The presence of fever, rash, and headache (and other pains) is particularly characteristic of dengue. Other signs of dengue fever include bleeding gums, severe pain behind the eyes, and red palms and soles.

Any fever leading to pain in bones and muscles with abdominal pain, Dengue should be suspected, and if there is any rash or bleeding, an urgent attention is required.

Generally it is diagnosed serologically by detecting Dengue IgM for acute infection which usually appears on 4th day of fever and chronic infection by Dengue IgG.

Platelet count is must and reduced platelet count is very much suggestive of Dengue hemorrhagic fever. The clinical laboratory findings of dengue fever include low levels of white blood cells (leukopenia) and platelets (thrombocytopenia) and, often, an elevated level of the enzyme serum aminotransferase.

Treatment for Dengue Fever

There is no specific treatment for dengue fever.

Because dengue fever is caused by a virus, there is no specific medicine or antibiotic to treat it. For typical dengue, the treatment is purely concerned with relief of the symptoms .Rest and fluid intake for adequate hydration is important. Aspirin and nonsteroidal anti-inflammatory drugs should only be taken under a doctor’s supervision because of the possibility of worsening hemorrhagic complications. Paracetamol may be given for severe headache and for the joint and muscle pain.

As in other viral fever treatment here too is supportive which includes rest, plenty of fluid and close observation. If during observation any sort of bleeding is noticed from gums, nose or under skin or black stool or if the skin is cold and clammy, immediate platelet count should be done and patient should be admitted.

Blood transfusion and Fresh frozen plasma or sometimes Platelet transfusion is required.


The only way to prevent dengue virus transmission is to combat the disease-carrying mosquitoes. The mosquito flourishes during rainy seasons but can breed in water-filled flower pots, plastic bags, and cans year-round. One mosquito bite can inflict the disease.


Typical dengue is fatal in less than 1% of cases. The acute phase of the illness with fever and myalgia lasts about one to two weeks. Convalescence is accompanied by a feeling of weakness (asthenia), and full recovery often takes several weeks.

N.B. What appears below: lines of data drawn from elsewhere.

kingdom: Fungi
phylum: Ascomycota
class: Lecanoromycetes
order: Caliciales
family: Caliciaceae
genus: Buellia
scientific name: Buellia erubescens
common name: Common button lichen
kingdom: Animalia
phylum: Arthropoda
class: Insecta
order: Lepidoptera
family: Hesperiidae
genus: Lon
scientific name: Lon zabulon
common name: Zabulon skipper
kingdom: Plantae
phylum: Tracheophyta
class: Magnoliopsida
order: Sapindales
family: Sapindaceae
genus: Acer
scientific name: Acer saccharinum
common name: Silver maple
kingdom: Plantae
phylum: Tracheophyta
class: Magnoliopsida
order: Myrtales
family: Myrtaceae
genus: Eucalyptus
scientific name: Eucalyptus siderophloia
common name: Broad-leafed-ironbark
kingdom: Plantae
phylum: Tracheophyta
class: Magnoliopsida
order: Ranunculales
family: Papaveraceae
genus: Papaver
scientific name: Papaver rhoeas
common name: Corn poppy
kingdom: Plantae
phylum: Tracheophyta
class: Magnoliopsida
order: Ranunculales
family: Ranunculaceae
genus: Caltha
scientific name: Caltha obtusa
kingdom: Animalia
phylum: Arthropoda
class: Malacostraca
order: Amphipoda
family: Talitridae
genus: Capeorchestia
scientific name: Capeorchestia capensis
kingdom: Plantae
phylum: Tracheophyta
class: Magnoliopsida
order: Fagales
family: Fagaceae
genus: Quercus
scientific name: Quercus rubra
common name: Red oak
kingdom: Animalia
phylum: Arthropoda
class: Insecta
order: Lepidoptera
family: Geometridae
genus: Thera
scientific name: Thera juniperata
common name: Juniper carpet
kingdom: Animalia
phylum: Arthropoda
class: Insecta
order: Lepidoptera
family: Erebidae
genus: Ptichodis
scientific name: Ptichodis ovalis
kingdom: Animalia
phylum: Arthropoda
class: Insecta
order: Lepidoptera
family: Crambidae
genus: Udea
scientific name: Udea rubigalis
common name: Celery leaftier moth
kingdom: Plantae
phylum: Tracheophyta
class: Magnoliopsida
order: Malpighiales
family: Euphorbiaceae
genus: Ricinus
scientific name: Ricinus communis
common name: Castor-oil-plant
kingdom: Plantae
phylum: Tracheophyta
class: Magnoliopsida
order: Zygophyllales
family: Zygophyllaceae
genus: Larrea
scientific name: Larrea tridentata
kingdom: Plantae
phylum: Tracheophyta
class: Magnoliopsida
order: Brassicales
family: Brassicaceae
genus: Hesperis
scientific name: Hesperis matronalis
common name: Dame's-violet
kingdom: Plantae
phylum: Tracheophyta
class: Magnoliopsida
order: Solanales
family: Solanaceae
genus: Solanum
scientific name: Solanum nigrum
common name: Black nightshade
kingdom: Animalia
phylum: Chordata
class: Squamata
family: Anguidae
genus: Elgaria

What is dengue hemorrhagic fever?

It causes abdominal pain, hemorrhage (bleeding), and circulatory collapse (shock).

DHF starts abruptly with high continuous fever and headache.

There are respiratory and intestinal symptoms with sore throat, cough, nausea, vomiting, and abdominal pain. Shock occurs two to six days after the start of symptoms with sudden collapse, cool, clammy extremities (the trunk is often warm), weak pulse, and blueness around the mouth (circumoral cyanosis).

In DHF, there is bleeding with easy bruising, blood spots in the skin, spitting up blood, blood in the stool, bleeding gums, and nosebleeds (epistaxis). Pneumonia is common, and inflammation of the heart -myocarditis- may be present.

Patients with DHF must be monitored closely for the first few days since shock may occur or recur precipitously (dengue shock syndrome). Cyanotic (bluish) patients are given oxygen. Vascular collapse (shock) requires immediate fluid replacement. Blood transfusions may be needed to control bleeding.

The mortality (death) rate with DHF is significant. It ranges from 6%-30%. Most deaths occur in children. Infants under a year of age are especially at risk of dying from DHF.